» 本文:

────────

ファインディング・ジョー「英雄の法則」にも出演されている太極拳のマスターで、タオの神髄を伝えるツォンリャンアル・ファン先生が、株式会社VOICEプロジェクトが主催するセミナーで来日されるということで、インタビューしませんかとの話をいただき、せっかくお話を聞くなら、この貴重な機会に、他の方にもファン先生に会っていただきたく思い、京都で公開インタビューでお話をお聞きすることになりました。

ファン先生は、35年前の1975年以来、2度目の来日ということで、1975年と言えば、昭和50年。相当昔なので、日本の変貌ぶりに驚かれるのではないかと思っていたんだけれど、さすがに太極を知り尽くしたファン先生。浮き世の変化にはあまり関心が無いようで・・・笑 ただただ、日本の滞在を満喫していたようです。

実は、ファン先生、ジョセフ・キャンベル氏ととても親しい友達でした。過去の来日では、ジョセフ・キャンベル氏と来日。一緒に日本を行脚したそうです。

翌日も先生とご一緒したんですが、とにかく歳を感じさせないタフさで、全く疲れることなく、元気いっぱいで、同行する若い僕たちの方が疲労が見えるくらいでした。。。このエネルギーの源こそ、ファン先生の太極にありました。

────────

» 提供資料:
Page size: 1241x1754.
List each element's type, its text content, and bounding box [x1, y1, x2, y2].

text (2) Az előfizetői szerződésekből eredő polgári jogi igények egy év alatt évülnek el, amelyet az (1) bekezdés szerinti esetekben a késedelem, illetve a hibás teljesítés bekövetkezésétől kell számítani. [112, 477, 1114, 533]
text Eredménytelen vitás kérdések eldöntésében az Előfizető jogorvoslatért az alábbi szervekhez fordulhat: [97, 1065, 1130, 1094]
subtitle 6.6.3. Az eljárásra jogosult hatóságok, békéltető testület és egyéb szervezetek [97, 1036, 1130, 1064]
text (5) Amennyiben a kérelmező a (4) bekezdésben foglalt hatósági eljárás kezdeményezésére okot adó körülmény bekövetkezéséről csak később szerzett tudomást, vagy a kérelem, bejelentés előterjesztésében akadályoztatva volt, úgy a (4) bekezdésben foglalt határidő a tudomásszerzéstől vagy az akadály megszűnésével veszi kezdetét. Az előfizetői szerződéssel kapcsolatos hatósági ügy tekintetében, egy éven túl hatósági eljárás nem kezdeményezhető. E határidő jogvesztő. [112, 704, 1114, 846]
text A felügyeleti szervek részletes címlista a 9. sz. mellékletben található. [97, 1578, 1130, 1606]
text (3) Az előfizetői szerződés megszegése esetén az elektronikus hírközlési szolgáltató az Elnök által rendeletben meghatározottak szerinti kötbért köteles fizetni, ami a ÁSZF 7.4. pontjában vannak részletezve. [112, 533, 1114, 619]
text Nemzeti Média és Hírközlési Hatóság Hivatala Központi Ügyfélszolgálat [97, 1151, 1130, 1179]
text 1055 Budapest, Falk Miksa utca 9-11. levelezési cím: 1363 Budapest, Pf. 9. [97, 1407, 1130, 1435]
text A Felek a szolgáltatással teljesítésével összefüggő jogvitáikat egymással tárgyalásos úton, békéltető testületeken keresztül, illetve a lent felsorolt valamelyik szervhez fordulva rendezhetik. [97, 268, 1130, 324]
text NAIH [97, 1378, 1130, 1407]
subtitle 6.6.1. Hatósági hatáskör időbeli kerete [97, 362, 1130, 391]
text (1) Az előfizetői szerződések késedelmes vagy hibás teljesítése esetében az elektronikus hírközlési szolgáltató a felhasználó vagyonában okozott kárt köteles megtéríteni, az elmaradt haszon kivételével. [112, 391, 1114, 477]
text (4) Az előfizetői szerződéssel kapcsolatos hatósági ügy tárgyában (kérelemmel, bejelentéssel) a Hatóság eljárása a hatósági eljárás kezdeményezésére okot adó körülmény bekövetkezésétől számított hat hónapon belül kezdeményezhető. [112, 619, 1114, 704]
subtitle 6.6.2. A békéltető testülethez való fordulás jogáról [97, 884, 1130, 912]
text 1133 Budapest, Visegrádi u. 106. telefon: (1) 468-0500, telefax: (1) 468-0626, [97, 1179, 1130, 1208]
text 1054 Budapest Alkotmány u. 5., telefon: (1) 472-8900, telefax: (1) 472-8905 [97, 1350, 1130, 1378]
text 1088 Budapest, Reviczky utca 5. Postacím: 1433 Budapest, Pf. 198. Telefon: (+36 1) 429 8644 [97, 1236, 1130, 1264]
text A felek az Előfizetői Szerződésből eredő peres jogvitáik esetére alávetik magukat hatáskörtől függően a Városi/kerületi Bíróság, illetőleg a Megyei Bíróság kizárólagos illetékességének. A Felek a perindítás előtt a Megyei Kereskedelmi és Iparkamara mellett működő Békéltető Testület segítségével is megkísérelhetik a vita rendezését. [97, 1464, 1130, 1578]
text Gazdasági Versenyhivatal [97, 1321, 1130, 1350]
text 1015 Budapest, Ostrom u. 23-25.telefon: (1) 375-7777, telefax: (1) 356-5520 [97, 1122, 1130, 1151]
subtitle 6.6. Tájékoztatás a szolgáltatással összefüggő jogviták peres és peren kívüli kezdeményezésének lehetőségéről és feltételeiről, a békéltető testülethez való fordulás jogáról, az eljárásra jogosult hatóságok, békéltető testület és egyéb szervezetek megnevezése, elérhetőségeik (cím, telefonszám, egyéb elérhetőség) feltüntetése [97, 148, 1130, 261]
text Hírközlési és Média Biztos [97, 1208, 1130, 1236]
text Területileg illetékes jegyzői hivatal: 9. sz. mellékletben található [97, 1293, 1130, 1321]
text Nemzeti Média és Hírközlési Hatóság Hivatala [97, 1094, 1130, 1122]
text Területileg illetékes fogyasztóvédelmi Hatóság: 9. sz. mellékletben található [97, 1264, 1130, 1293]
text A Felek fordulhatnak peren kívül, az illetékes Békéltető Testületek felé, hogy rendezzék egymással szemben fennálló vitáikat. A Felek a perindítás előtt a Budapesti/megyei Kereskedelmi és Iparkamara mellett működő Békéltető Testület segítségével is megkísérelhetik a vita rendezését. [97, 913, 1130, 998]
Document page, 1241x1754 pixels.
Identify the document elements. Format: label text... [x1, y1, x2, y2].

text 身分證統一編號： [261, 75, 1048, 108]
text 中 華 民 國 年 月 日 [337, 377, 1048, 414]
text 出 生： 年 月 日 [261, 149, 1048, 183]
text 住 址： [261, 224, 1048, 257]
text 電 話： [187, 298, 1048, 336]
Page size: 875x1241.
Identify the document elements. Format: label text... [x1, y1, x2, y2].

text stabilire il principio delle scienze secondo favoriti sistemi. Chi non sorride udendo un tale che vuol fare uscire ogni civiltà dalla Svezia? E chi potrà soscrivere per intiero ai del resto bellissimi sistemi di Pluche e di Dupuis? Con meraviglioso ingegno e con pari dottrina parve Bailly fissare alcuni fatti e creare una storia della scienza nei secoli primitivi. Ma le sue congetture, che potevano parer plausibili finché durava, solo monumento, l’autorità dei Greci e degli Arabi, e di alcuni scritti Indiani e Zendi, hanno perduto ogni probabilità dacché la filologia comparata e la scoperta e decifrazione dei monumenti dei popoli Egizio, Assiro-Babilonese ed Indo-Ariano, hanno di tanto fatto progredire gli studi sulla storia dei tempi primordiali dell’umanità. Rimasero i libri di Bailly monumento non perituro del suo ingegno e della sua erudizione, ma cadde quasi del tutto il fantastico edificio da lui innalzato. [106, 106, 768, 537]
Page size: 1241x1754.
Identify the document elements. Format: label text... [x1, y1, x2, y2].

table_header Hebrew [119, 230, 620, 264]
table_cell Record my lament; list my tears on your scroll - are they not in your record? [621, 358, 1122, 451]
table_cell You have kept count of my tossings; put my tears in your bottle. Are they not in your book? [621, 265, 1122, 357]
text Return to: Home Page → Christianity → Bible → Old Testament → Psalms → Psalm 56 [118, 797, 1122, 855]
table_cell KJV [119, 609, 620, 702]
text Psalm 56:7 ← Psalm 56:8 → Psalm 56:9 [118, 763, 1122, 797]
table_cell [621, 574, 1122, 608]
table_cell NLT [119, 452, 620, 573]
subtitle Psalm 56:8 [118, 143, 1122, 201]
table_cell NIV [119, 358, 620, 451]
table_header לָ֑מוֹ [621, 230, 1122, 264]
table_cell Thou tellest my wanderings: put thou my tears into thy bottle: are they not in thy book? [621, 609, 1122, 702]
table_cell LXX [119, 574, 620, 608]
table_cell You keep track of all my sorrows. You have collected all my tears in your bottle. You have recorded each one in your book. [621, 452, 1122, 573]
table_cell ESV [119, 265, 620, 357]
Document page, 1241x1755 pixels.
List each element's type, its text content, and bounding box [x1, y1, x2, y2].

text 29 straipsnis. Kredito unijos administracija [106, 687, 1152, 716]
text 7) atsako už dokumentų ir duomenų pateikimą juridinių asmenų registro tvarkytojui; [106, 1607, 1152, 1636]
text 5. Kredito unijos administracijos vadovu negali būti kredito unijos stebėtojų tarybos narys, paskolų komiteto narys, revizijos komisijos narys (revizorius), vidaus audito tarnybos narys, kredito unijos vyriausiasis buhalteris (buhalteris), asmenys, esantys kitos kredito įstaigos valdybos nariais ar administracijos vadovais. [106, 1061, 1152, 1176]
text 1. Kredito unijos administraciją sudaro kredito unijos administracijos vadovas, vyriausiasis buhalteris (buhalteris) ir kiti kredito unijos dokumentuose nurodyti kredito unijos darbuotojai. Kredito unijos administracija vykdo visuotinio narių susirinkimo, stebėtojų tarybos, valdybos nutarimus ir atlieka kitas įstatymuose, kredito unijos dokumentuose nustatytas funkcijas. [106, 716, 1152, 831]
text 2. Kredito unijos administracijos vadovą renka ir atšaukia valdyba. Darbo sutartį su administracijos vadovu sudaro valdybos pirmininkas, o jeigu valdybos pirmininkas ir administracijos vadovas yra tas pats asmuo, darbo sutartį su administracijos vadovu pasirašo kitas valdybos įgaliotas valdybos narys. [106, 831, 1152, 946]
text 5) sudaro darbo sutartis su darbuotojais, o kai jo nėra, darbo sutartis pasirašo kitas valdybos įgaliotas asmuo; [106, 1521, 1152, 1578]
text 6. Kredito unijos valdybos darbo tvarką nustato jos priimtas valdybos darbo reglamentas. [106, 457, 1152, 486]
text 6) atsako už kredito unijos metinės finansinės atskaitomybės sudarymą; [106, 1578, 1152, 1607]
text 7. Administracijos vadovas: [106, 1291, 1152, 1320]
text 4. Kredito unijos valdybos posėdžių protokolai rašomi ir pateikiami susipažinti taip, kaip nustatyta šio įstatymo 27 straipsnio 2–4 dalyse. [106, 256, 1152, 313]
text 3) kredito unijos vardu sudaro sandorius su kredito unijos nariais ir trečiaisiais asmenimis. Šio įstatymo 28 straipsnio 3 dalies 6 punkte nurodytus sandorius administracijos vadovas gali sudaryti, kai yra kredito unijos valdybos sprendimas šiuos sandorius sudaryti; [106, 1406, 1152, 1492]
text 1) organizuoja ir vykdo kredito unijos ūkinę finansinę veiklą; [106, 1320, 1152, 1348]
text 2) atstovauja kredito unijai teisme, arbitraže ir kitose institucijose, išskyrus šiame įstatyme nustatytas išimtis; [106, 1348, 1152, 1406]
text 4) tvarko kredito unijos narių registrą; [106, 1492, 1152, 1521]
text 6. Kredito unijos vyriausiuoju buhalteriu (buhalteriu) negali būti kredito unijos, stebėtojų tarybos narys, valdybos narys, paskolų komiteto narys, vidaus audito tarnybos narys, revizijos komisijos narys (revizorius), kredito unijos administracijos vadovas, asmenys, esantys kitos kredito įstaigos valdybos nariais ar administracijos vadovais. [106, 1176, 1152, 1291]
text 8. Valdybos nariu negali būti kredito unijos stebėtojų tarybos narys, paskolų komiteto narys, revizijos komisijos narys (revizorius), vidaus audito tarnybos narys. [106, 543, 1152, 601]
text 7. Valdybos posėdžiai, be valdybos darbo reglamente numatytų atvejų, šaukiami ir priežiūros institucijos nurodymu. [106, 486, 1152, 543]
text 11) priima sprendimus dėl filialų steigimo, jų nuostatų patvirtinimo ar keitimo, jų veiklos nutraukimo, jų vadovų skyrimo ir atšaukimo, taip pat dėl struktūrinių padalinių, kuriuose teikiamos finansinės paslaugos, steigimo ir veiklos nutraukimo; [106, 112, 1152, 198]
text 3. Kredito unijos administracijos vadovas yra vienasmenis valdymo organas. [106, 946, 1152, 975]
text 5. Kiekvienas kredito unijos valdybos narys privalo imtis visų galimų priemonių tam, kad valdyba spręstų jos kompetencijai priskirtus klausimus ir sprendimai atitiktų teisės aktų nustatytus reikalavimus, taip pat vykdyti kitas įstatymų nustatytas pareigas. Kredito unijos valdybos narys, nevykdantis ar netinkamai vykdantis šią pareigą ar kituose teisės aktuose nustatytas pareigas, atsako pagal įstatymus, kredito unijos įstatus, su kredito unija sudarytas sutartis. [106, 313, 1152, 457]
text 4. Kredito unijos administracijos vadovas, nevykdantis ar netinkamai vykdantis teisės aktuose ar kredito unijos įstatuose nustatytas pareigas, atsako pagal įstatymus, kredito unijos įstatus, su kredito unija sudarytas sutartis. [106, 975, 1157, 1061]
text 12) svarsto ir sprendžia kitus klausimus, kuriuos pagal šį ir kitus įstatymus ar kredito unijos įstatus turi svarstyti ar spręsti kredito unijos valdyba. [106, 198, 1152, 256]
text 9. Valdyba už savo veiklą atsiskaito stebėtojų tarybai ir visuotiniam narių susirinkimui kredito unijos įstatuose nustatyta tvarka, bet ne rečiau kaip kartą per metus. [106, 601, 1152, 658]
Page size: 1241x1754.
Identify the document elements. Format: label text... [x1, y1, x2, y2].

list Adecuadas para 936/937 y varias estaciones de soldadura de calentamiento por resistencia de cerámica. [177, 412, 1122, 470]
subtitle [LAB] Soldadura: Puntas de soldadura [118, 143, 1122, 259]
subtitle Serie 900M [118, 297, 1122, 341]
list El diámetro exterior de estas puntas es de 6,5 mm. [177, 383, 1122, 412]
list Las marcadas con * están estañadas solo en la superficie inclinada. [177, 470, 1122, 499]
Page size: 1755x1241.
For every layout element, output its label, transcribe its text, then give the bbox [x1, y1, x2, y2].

────────

» 課題:
a - 本文によると、ファン先生が前回日本を訪れたのは何年ですか。
b - 本文の「ファン先生は、35年前の19」から「ァン先生の太極にありました。」までを、両端の語句も含めて一字一句違えずに書き写しなさい。

» 模範解答:
a - 1975年（昭和50年）です。

b -
ファン先生は、35年前の1975年以来、2度目の来日ということで、1975年と言えば、昭和50年。相当昔なので、日本の変貌ぶりに驚かれるのではないかと思っていたんだけれど、さすがに太極を知り尽くしたファン先生。浮き世の変化にはあまり関心が無いようで・・・笑 ただただ、日本の滞在を満喫していたようです。

実は、ファン先生、ジョセフ・キャンベル氏ととても親しい友達でした。過去の来日では、ジョセフ・キャンベル氏と来日。一緒に日本を行脚したそうです。

翌日も先生とご一緒したんですが、とにかく歳を感じさせないタフさで、全く疲れることなく、元気いっぱいで、同行する若い僕たちの方が疲労が見えるくらいでした。。。このエネルギーの源こそ、ファン先生の太極にありました。